### Trabajo requerido:
Según el texto, ¿cuántos efectivos dijo Ortiz de Rosas que tiene a su cargo?

### Texto:
El delegado de Bullrich contó la necesidad de transferir recursos al área de investigación y proteger el talento humano mediante un escalafón de profesionales. Lamentó que la mayoría del presupuesto se esfume en salarios. Ante una pregunta del senador Kirchnerista Oscar Parrilli, Ortiz de Rosas dijo que tiene a cargo más de 90 mil efectivos. Hay 30 mil en la policía, 40 mil en Gendarmería, 5.500 en la PSA y 21 mil prefectos.
El diputado José Glinski, de UP, sostuvo que estas reformas debieron llevarse a cabo con proyectos que se aprueben en el Congreso. "Se tomaron atribuciones que exceden la ley bases, porque no fue incluida la emergencia en Seguridad. Son ilegales. Hay una extralimitación", sostuvo el exjefe de la PSA. Sin perder la calma, Ortiz de Rosas sostuvo que las fuerzas federales se encuentran dentro de la estructura de la Nación y, por lo tanto, están entre las facultades de reorganización que tiene el poder Ejecutivo.
La respuesta le costó un duro cruce con Juan Marino, de UP. "Si es una reforma histórica, como dice Bullrich, debe pasar por el Congreso", sostuvo el diputado y enumeró fragmentos de los decretos que no le convencen. "Dice textualmente que la Policía Federal puede 'registrar y calificar a las personas de una actividad que la policía debe reprimir'", leyó y pidió explicaciones. El funcionario recordó que ese era el texto de la ley marco vigente y lo copiaron textual. "No íbamos a estar escribiendo uno nuevo", se justificó.
La misma respuesta brindó Ortiz de Rosas a Marino para fundamentar por qué se sostiene la facultad de retener hasta tres días a sospechosos. El director se escabulló cuando el diputado lo consultó por la base de datos personales que tendría la policía federal. "En el marco de la investigación pueden surgir de forma voluntaria y mediante un acto judicial", aclaró el funcionario.

Filas de datos recopiladas

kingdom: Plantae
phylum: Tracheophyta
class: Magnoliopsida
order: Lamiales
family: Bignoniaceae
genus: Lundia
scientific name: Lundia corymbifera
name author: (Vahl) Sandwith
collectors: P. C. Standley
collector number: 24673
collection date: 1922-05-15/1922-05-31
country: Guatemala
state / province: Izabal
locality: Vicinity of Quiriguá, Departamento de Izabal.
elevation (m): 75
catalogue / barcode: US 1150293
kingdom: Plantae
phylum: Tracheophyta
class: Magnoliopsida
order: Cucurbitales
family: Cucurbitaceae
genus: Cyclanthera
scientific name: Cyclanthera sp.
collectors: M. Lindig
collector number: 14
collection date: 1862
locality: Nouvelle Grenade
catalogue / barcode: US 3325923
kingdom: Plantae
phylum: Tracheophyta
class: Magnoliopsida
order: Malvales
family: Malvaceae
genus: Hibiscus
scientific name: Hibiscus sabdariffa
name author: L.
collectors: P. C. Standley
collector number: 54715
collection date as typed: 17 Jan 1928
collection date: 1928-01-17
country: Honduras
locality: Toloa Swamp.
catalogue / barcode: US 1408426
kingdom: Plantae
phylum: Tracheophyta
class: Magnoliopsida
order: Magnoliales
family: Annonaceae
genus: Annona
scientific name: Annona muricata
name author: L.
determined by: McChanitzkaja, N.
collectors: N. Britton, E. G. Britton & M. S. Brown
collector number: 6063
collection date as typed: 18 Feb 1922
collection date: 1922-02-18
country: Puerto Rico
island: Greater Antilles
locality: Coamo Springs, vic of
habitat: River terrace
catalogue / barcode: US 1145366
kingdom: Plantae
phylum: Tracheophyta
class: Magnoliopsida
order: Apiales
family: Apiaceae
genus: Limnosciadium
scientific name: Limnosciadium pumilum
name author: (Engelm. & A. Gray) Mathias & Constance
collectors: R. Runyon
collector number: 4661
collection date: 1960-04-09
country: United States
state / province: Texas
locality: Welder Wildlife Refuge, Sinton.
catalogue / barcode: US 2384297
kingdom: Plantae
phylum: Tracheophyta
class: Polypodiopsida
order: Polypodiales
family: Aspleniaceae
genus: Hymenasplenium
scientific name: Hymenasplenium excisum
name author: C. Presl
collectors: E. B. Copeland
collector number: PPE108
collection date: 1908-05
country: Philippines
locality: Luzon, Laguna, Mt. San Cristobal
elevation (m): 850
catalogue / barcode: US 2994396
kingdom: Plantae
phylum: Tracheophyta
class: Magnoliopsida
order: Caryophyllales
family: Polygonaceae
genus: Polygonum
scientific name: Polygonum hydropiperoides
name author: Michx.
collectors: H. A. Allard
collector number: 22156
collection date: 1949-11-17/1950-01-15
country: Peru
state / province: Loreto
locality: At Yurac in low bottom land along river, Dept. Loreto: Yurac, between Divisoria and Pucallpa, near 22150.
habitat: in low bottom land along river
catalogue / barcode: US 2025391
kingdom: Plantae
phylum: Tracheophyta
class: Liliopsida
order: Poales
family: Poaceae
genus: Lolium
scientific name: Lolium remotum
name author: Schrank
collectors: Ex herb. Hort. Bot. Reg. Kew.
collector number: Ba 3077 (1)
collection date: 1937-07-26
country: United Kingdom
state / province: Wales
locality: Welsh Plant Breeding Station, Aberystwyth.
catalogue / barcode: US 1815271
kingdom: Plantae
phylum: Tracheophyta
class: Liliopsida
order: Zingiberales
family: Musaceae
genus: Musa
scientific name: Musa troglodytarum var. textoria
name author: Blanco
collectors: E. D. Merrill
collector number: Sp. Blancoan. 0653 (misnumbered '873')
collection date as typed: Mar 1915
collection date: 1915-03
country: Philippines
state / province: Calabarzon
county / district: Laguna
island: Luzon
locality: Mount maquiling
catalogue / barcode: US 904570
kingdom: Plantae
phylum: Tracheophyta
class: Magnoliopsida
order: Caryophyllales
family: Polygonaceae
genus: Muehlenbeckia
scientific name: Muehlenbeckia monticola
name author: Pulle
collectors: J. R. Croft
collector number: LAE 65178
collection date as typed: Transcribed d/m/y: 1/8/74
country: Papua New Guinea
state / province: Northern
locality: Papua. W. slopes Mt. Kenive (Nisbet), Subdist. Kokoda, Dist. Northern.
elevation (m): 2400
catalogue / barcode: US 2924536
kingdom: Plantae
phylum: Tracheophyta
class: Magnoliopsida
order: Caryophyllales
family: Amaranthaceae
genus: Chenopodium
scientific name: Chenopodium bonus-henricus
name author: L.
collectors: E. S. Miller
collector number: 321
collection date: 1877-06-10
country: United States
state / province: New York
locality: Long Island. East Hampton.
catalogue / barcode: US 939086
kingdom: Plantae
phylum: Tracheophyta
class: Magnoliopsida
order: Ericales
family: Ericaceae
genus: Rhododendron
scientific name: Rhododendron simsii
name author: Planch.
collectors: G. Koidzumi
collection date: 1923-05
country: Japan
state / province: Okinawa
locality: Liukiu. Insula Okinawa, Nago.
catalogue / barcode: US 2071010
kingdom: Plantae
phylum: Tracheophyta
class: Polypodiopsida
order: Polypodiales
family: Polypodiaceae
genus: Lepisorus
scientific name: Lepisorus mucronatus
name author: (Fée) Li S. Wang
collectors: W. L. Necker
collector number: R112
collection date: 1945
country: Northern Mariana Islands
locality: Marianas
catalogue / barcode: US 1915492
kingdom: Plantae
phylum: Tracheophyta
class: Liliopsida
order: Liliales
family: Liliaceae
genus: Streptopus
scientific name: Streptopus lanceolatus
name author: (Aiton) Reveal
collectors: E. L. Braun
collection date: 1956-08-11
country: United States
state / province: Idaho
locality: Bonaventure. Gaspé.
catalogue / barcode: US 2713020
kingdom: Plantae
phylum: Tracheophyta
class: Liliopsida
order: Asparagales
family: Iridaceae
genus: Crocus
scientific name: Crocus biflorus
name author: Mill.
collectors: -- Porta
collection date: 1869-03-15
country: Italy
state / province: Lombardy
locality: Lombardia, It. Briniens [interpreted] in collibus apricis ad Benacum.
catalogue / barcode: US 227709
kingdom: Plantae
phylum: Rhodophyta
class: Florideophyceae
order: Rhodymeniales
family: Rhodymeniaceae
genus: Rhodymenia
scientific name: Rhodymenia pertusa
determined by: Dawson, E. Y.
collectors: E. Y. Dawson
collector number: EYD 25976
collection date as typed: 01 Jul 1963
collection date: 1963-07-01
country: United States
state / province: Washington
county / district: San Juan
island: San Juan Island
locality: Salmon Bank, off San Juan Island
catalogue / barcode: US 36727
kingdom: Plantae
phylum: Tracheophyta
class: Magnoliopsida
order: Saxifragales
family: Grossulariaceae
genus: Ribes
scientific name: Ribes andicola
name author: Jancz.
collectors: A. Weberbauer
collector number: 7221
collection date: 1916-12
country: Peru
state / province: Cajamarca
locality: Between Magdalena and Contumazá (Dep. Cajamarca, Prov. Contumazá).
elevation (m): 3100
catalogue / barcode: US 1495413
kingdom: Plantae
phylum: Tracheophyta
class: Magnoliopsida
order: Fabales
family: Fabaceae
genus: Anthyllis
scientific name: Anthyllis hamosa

### Respuesta:
Más de 90 mil efectivos.